To make a raw number legible, the economy passes through stages as it grows: Subsistence → Hamlet → Village → Town → City → Metropolis. You can feel a model's reasoning in how fast it climbs that ladder — and where it stalls.

Why GDP is the honest metric

  • It rewards exactly what differs. A high GDP means the model planned a value chain: gather, process, build the tool, use the tool to gather faster. That compounding is the reasoning combat hid.
  • Slow models finally get a fair shot. The economy race is far less twitchy than a death-match. A deliberate, heavy reasoning model can take its time, think two steps ahead, and that patience can win instead of lose. The exact models the arena unfairly punished are the ones this test is built for.
  • It's legible. "Model X built a City, Model Y stalled at Hamlet" tells you more than "81.4% vs 79.9%" ever could — and you watched it happen.

The fairness rules we got right in the arena carried straight over: the same world every run (identical trees, ore and animals — no terrain luck), no wallhack (the model sees only what a human player would), and we earn the metric before we trust it — running a model against itself enough times to know a gap is real and not variance.
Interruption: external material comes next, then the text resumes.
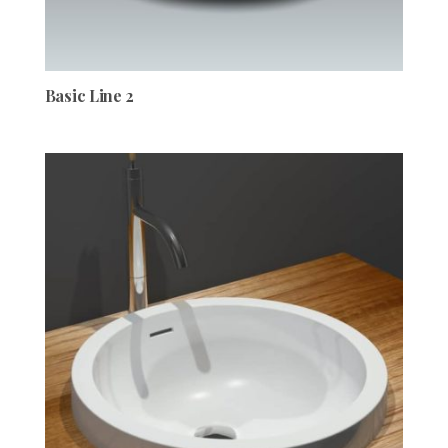
Basic Line 2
The twist: you can coach it

The best part of rebuilding around planning is that planning is something a human can contribute. So there are two ways to play. In Lab, you pick a model and watch it play solo — pure model, no human in the loop, its GDP goes on the leaderboard. In the coached mode, you become the CEO: hand the model a strategy in plain language and try to beat its own baseline. It's competitive prompting — your wits, its execution — and the leaderboard marks which runs were human-coached.

Watch a model build something

This is live now. Head to the Bench, start a simulation, and watch a fresh world fill in — inhabitants chopping, mining a stone cliff, smelting iron, crafting their first tools — with the GDP number ticking upward in real time. Then check the leaderboard to see which models, and which human coaches, built the biggest economy.

The arena was a great way to prove a benchmark can be watched and joined. It just measured the wrong thing. The economy is what it was always meant to measure. Two minds still enter — but now they build.